After both graduating with doctorates in environmental science and engineering from Mines in 2002, Seth Terry and Andy Logan founded Oberon FMR, a company that focuses on turning food industry byproducts into protein for use in animal feed.

"We seek to develop and commercialize a sustainable high-protein feed ingredient for animals made from unutilized byproducts of food processing operations," Terry summed up. "Because the byproduct is often viewed as an environmental liability to food manufacturers, our process can provide significant benefits."

Wastewater from food processing operations is frequently too nutrient-rich to discharge into municipal water treatment plants, where it would overwhelm the delicate balance of microbial life. Instead, industries must treat it themselves, employing the same principles, but engineering the environment to better handle the nutrient-rich wastewater. The real work of purifying the water is done by microbes, which metabolize the nutrients in which they are bathed. In the process, they multiply, creating a supply stream of biomass rich in protein. Currently, this biomass is composted or buried in landfills. The goal of Oberon is to cultivate the right combination of microbes in these specialized treatment plants so that, once the biomass is dried, they have useable fish food.

To this end, Terry, Logan and environmental science and engineering assistant professor, John Spear, teamed up with collaborators from the University of Colorado at Boulder to land a $1.1 million grant from the National Science Foundation to get the project rolling.

"[Terry and Logan's] side of the grant work is to scale up the technology," Spear explained. "Our side of the grant work is to have a doctoral student further the science aspects." Jackson Lee, a graduate student in environmental science and engineering, will be researching the microbial composition of the biomass.

"Having actually lived off farm-raised tilapia as a Peace Corps volunteer in the Philippines, I definitely see the possibility of food-waste-derived fish food serving a sustainable purpose in numerous countries, not just our own—particularly in societies where protein primarily comes from fish," Lee said.

Spear noted that common fish farming practices, including fish feeding on other fish, are environmentally problematic. "Fish farming is not sustainable. That is the main problem," said Spear. "If you feed fish dried microbial biomass, which most eat anyway as a significant source of their natural diet, they get protein to build their own biomass.

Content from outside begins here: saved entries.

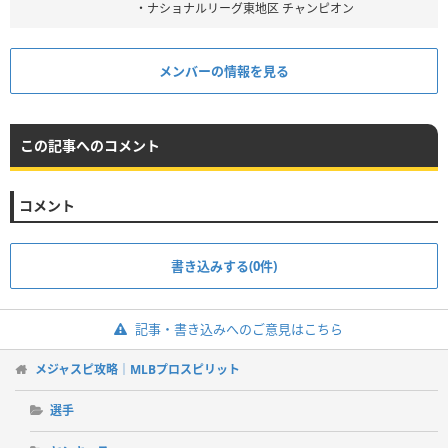
・ナショナルリーグ東地区 チャンピオン
メンバーの情報を見る
この記事へのコメント
コメント
書き込みする(0件)
記事・書き込みへのご意見はこちら
メジャスピ攻略｜MLBプロスピリット
選手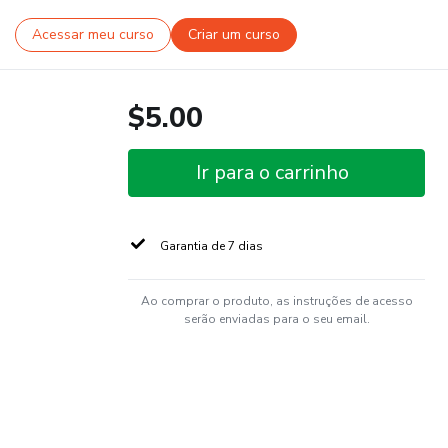
Acessar meu curso
Criar um curso
$5.00
Ir para o carrinho
Garantia de 7 dias
Ao comprar o produto, as instruções de acesso
serão enviadas para o seu email.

It is way more sustainable, perfectly healthy and takes an existing waste stream and puts it to beneficial use. It is a great environmental engineering project."

The team is currently operating pilot facilities at New Belgium Brewery in Fort Collins, where it is using the beer manufacturer's wastewater to produce hundreds of pounds of protein-rich biomass material for feeding trials that will be conducted by feed manufacturers in the near future.